Showing posts with label sharlto copley. Show all posts
Showing posts with label sharlto copley. Show all posts

Saturday, March 14, 2015

Maleficent: The Porn Title Just Writes Itself

Maleficent: adapted by Linda Woolverton from previous material written by the Brothers Grimm, Milt Banta, Ralph Wright, Ted Sears, Bill Peet, Winston Hibler, Joe Rinaldi, Erdman Penner, and Charles Perrault; directed by Robert Stromberg; starring Angelina Jolie (Maleficent), Elle Fanning (Aurora), Sharlto Copley (Stefan), and Sam Riley (Diaval) (2014): 

First-time director Stromberg was a production designer, and it shows: Maleficent's main charms lie in the design of its magical world. Well, that and the CGI flying sequences. Clearly we can now make a Hawkman or Hawkwoman movie a live-action reality. Somebody notify Time Warner.

Maleficent is a revisionist retelling of Sleeping Beauty -- specifically Walt Disney's 1959 animated Sleeping Beauty. Angelina Jolie is the evil witch (now Queen of the Fairies, I think) from that movie, only now she has an origin story and a change of heart. Sharlto Copley is the evil king who was once Maleficent's beloved but ultimately treacherous peasant boy. Elle Fanning barely registers as Princess Aurora, aka Sleeping Beauty.

Really, this movie stinks when it comes to plot, characterization, motivation, pacing... you know, all that old-fashioned stuff. Jolie is fine, I guess. And it's definitely progress that a big box-office hit (about $800 million world-wide) can be headlined by a female star. Now if we could just get our female stars some decently written and directed blockbusters, we might really be onto something. Male stars, too. Not recommended.

Tuesday, June 17, 2014

Orbital Revolutions

Elysium: written and directed by Neill Blomkamp; starring Matt Damon (Max), Jodie Foster (Delacourt), Sharlto Copley (Kruger) and Alice Braga (Frey) (2013): Elysium's somewhat more enjoyable a second time on a smaller screen.
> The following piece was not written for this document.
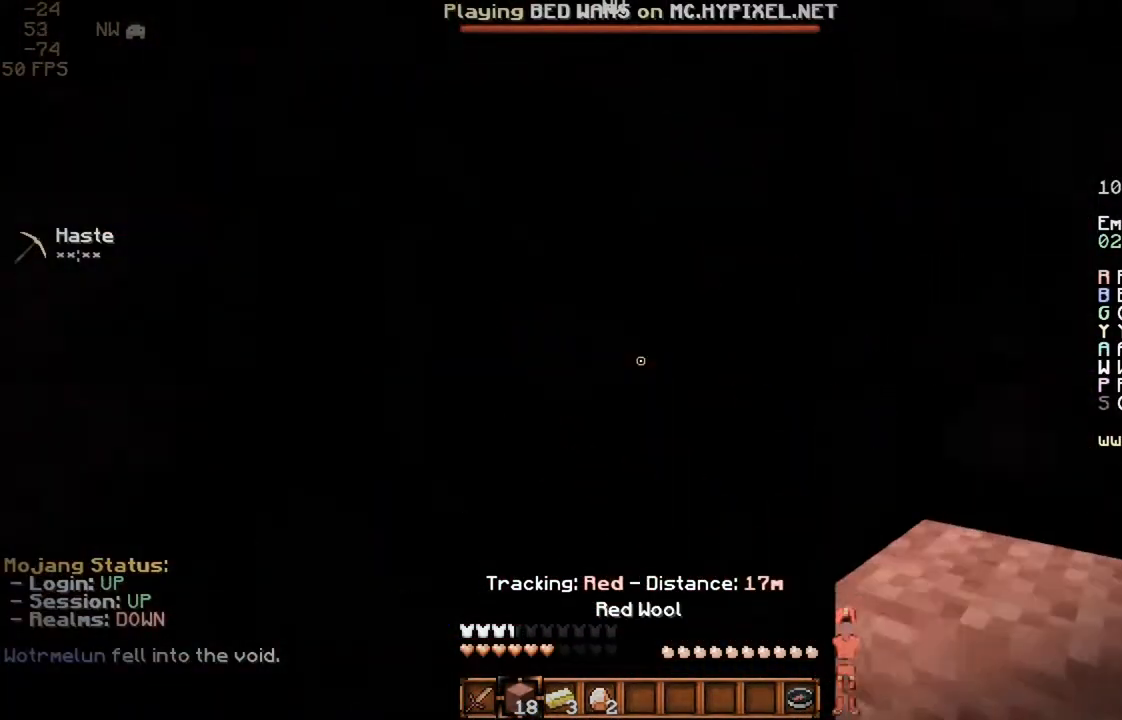
{"keys": [], "mouse": ["right"], "events": [[200, "a", "up"], [300, "mouse_right", "up"], [367, "mouse_right", "down"], [467, "mouse_right", "up"], [500, "mouse_right", "down"]]}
The implausibilities can now safely be ignored, for the most part -- you already know they're coming, and they're still ridiculous. The telegraphing and over-explaining still grate at points. Do we really need to be reminded twice about things we saw at the beginning of a 100-minute-long movie? And does every hero have to turn into Jesus Christ?

On the other hand, Neill Blomkamp possesses a rare eye: the movie looks great even when it depicts an over-crowded dystopia. And the action sequences make sense: you can follow them, and they have moments of horror and beauty within them.

Blomkamp even gets real pathos out of Matt Damon and leering menace out of Sharlto Copley, the meek hero of his first movie. Jodie Foster seems pitch-perfect as the refined defense minister of the orbital habitat that gives the movie its title: she's impeccably mannered and viciously inhuman.

With his left-wing attitudes now enshrined in two science-fiction movies (this and the superior District 13), Blomkamp needs someone in Hollywood to figure out the obvious and put him in charge of a Star Trek movie. His science-fiction-as-action-allegory approach could give us a Trek adventure more in line with the original series without sacrificing fist-fights and space-battles. Recommended.